Over the past few years, James Fenton has published a series of long essays on art history in The New York Review of Books. This book brings the pieces together along with numerous black-and-white illustrations, providing a fascinating sideways look at painting and sculpture. Displaying an enviable depth of interest and knowledge, Fenton's pieces range from a controversial essay on Egyptian funerary portraits--he questions whether in fact they were death portraits at all--and an intriguing piece on Leonardo's virtually unknown but extremely talented nephew Pierino da Vinci, to essays on Degas, Picasso, and the American painter Thomas Jones, among others.
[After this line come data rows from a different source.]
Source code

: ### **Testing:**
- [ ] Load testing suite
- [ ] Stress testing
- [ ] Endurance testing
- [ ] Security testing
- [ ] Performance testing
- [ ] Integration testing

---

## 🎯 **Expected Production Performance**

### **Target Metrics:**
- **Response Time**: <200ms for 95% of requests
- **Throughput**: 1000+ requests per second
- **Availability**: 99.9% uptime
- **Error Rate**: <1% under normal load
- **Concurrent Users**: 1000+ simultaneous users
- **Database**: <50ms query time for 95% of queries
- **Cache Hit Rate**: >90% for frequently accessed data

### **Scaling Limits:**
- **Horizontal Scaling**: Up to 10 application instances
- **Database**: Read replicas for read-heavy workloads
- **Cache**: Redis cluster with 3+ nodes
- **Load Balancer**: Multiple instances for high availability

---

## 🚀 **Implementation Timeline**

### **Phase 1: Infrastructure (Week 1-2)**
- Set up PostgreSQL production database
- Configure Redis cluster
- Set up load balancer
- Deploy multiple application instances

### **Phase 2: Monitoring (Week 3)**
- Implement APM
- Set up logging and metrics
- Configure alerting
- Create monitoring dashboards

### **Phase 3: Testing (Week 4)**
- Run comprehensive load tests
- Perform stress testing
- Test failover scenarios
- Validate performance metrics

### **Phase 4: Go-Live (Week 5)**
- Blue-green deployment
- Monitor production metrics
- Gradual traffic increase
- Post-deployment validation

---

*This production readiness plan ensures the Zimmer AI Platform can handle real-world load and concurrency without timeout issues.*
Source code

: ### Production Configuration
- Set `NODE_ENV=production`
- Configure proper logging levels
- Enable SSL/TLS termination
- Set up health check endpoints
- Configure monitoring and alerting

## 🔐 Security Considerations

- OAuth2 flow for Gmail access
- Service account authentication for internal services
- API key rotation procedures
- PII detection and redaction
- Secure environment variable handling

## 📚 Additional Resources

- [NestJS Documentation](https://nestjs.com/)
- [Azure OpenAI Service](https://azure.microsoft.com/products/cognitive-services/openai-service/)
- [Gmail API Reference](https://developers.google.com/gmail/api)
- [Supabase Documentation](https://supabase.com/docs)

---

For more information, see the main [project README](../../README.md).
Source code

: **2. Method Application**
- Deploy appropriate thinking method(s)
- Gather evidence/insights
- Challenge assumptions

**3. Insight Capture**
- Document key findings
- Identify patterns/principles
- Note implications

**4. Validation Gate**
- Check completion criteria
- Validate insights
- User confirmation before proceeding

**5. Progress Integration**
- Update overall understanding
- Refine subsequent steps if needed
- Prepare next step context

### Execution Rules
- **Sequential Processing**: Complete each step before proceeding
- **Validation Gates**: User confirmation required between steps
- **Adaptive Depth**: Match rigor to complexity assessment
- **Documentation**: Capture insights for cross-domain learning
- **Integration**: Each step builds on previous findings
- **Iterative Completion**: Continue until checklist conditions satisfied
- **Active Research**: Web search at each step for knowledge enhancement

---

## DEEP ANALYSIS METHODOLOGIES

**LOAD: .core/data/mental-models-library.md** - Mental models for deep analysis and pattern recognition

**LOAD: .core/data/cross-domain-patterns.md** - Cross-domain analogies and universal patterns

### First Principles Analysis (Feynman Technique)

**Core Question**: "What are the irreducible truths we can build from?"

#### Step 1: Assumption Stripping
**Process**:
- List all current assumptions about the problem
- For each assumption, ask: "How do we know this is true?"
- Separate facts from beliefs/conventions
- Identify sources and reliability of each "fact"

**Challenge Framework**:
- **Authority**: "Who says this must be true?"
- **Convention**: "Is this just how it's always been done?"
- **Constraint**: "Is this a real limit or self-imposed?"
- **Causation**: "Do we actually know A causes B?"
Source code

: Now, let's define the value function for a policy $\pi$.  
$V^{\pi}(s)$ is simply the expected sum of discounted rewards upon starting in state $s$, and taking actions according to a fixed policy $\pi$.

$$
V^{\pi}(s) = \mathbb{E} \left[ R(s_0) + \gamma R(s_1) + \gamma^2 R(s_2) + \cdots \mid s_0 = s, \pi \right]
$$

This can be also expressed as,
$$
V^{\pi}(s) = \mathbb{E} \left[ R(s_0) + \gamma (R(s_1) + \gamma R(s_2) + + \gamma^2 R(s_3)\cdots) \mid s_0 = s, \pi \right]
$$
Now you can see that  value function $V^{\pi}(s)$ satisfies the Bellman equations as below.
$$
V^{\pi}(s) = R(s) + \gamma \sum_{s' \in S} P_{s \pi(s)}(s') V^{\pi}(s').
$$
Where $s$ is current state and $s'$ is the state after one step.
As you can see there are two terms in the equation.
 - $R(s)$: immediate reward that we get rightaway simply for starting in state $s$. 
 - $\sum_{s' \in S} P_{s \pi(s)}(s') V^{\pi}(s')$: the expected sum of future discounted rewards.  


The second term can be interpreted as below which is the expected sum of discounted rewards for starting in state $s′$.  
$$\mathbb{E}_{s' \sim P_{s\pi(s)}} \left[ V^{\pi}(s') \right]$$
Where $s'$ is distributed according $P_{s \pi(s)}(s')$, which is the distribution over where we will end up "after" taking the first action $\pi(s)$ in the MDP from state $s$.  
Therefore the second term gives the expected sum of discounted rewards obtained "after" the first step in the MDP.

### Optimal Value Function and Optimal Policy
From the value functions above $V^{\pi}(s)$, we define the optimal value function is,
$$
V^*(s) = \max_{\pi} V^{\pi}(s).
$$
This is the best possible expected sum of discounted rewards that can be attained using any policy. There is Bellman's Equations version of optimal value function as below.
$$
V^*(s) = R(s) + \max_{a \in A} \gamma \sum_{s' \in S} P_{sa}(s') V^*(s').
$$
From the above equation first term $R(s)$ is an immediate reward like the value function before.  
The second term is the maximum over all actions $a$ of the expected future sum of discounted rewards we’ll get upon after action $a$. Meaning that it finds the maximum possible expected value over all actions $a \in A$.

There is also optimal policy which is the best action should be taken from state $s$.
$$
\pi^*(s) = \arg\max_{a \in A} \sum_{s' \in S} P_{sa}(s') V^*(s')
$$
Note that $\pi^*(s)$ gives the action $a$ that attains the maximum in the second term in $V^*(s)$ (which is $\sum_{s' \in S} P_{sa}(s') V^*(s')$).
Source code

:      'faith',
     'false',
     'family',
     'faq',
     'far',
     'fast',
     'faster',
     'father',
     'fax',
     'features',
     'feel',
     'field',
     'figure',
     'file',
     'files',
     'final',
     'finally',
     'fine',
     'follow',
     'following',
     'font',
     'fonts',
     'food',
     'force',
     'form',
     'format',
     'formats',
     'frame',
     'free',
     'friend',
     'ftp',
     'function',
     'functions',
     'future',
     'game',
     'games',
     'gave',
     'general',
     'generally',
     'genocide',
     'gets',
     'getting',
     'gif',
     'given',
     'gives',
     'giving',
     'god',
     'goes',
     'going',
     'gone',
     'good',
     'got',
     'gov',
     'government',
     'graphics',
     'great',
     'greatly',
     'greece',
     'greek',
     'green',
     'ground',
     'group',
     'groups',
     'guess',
An unexpected reference or forgotten bit of history is often Fenton's entre into his subject: he approaches Jasper Johns via the patriotic sculptors of the turn of the century; Joseph Cornell through the history of the European Wunderkammer, or cabinet of curiosities; and the nature of the statue through an examination of Freud's attachment to his startlingly large collection of antique statuettes. Endlessly illuminating and packed with suggestive detail, Leonardo's Nephew opens doors on the back rooms and shadowy passageways of art history.
This savory, erudite collection of essays makes a reader feel incomparably lucky, as if he or she is seated next to a learned, original, decently friendly fellow traveler on an intercontinental flight. Author James Fenton has a style that is both intimate and scholarly. It is always amusing and illuminating; it never cloys. The subjects of the 15 essays--all but two originally published in the New York Review of Books--include Freud's collection of statuary; the remarks of Renoir and Degas made at two parties in the same home (the artists, not on speaking terms, were invited on different nights); Jasper Johns's early life and his later use of the American flag in his paintings; a talented nephew of Leonardo da Vinci whose work was oddly described by both Vasari and Picasso; and more.
Fenton's writing is most moving in those essays that take off from a chance thought or a bit of accidentally discovered history, like the one on Freud. And those that began as book reviews are in a class by themselves. Fenton generally shreds or praises his subjects according to his own meticulous research, which refreshingly tends toward primary sources, but occasionally he simply takes the reader aside. Quoting one critic, he groans, "If this sort of writing makes you want to throw up, I quite agree." His, on the other hand, makes one want to turn back to the beginning of the book and start all over again.